Trump said this action would provide an opportunity for Congress to take meaningful action on immigration reform that also focuses on the safety of Americans. He expressed disapproval of the current immigration system, which he said favors low-skill workers.
“While new applications for work permits will not be accepted, all existing work permits will be honored until their date of expiration up to two full years from today,” he said in his statement.
DACA, or Deferred Action for Childhood Arrivals, was a program started by President Barack Obama in 2012.
“DACA essentially provides individuals who came to this country as a child through non-legal means with some level of security in order to work and go to school,” said Nestor Ramirez, a doctoral student in the UNC School of Education studying higher education policy.
These people, known as Dreamers, gained temporary work permits, Social Security numbers and protected status, he said.
Dreamers are currently in limbo because the fate of DACA is unknown, he said. The Trump administration is pushing for Congress to pass reform, but a U.S. District Court ruled last week that the administration can't phase out DACA.
In September 2017, Elaine Duke, acting attorney general of the Department of Homeland Security, rescinded DACA on the grounds that the administration believed it to be illegal. According to the court ruling, this is not a valid reason.
Amid these debates, Dreamers living in the United States are unsure if their protections will remain. Many of these Dreamers are college students.

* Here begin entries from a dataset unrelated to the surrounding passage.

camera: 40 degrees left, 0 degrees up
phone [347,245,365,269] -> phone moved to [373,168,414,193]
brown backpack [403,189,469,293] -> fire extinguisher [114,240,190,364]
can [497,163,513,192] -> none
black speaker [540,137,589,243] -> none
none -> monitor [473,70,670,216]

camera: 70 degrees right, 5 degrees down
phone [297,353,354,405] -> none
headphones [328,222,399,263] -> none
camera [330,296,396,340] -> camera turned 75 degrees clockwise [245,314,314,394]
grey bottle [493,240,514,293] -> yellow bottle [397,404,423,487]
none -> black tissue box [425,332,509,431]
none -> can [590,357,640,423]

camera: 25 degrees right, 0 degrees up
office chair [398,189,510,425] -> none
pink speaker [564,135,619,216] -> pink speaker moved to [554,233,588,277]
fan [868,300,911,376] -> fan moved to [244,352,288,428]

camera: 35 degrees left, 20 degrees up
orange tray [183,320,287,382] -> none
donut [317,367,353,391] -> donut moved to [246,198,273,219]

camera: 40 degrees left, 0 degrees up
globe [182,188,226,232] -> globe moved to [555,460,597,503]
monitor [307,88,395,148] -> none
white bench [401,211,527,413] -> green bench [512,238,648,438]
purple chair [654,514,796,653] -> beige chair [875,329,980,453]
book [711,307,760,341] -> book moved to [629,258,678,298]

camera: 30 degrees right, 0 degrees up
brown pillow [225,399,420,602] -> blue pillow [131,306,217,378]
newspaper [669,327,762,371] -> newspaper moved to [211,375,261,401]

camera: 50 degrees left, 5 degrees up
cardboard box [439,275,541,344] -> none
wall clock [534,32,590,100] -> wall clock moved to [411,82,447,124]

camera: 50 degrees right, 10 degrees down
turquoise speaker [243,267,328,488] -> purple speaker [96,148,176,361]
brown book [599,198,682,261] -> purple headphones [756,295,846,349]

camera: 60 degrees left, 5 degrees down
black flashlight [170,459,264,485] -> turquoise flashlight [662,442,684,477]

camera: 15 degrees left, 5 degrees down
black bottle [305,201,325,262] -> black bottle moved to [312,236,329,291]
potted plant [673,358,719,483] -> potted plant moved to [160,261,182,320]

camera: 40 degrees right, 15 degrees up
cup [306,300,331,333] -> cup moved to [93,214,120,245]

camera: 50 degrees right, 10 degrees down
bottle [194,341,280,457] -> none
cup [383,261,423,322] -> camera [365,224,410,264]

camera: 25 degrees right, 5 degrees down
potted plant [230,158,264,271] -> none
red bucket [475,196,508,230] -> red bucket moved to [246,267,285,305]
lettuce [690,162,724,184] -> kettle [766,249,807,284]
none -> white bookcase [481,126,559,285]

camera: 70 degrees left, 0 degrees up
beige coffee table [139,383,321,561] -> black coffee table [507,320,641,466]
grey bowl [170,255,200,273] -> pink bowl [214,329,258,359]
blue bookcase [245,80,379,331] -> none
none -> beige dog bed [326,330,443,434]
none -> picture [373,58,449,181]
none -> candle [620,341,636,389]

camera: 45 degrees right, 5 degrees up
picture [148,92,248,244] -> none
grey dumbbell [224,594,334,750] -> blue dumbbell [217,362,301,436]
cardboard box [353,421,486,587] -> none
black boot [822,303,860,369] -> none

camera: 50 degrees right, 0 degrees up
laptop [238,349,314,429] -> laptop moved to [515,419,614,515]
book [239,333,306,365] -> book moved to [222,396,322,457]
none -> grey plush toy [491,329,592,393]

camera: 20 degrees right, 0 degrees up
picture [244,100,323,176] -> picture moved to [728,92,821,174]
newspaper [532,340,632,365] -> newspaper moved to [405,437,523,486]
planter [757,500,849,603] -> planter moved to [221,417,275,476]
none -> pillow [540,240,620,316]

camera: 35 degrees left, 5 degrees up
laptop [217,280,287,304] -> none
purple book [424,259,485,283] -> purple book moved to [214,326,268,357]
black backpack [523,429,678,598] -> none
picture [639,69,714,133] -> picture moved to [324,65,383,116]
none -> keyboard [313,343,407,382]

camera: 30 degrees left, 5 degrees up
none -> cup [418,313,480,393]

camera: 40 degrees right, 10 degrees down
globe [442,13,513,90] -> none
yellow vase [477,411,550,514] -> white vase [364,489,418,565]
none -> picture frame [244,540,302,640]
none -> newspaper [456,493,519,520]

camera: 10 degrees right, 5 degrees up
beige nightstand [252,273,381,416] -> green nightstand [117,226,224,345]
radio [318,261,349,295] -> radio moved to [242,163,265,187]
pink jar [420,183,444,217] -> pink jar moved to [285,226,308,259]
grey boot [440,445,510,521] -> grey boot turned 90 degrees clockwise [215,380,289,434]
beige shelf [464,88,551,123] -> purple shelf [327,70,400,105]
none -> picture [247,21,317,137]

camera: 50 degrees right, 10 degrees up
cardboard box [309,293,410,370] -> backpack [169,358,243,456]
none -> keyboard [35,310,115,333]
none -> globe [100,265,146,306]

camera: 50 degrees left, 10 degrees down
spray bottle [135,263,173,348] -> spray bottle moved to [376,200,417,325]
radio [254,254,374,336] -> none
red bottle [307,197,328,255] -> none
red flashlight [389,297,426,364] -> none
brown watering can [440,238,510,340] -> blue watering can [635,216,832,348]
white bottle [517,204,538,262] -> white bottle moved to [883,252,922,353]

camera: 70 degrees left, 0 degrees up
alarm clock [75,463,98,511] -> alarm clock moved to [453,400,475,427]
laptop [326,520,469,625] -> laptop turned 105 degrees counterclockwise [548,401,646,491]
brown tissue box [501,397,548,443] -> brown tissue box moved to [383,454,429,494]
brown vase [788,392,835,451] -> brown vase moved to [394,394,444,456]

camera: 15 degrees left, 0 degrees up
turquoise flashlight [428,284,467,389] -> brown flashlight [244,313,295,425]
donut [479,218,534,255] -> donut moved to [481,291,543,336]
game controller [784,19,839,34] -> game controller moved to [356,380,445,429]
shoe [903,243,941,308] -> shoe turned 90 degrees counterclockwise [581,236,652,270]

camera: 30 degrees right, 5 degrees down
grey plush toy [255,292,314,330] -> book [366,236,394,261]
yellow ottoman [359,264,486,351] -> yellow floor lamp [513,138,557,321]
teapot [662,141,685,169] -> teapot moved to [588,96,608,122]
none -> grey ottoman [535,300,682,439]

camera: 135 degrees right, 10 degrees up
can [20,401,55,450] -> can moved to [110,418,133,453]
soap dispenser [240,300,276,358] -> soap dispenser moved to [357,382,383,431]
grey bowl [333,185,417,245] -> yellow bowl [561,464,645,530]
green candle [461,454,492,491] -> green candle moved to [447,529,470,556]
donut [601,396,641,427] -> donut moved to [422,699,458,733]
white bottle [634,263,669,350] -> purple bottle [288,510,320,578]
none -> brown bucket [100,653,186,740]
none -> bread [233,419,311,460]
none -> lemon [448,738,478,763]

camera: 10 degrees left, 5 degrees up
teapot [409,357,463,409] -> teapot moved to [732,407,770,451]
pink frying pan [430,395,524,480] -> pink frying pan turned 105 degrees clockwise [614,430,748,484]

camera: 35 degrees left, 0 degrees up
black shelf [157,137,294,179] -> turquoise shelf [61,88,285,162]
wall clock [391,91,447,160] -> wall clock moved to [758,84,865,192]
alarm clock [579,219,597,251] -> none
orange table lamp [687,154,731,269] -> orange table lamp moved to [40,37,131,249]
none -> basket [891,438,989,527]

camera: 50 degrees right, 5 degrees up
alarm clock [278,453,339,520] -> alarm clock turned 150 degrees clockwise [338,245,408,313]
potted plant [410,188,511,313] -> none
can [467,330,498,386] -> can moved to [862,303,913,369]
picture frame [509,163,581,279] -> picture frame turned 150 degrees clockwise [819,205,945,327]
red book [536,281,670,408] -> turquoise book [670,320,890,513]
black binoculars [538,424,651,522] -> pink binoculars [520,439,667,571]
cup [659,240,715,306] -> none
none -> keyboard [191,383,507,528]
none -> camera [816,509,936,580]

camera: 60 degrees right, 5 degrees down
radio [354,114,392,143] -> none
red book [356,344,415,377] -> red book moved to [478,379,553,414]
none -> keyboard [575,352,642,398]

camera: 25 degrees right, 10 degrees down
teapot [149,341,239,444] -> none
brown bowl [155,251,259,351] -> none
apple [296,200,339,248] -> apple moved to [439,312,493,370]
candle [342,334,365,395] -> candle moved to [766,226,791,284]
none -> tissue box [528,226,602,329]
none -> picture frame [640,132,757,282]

Jane Fernandes, president of Guilford College and a member of the President’s Alliance, said action needs to be taken quickly.
“We wrote the letter to convey the urgency of legislation to protect Dreamers whose DACA status will expire on Jan. 21, 2018,” she said. “In just six days, many DACA students will become undocumented and thus unable to work or drive and will be subject to deportation.”
Ramirez said colleges and universities especially have a stake in the success of Dreamers because they provide potential and tuition revenue.
He said because Dreamers are not citizens, they are considered international students and are not able to receive Pell Grants and loans that allow them to go to school.
“That is why there is so much advocacy for tuition equity policies,” he said. “These allow students who graduate from a high school in a state to qualify for in-state tuition.”
Fernandes said it does not make sense to end DACA after all that has been invested in the success of Dreamers.
“We would be foolhardy not to retain these young people who have already demonstrated their utmost desire to be fully engaged citizens and contribute to the success of the United States,” she said.
The Justice Department said Tuesday it would ask the Supreme Court to allow the administration to end DACA, and Trump is still urging Congress to reform immigration policies. Until a legislative fix to DACA is formulated, Ramirez said, Dreamers will continue to live in limbo.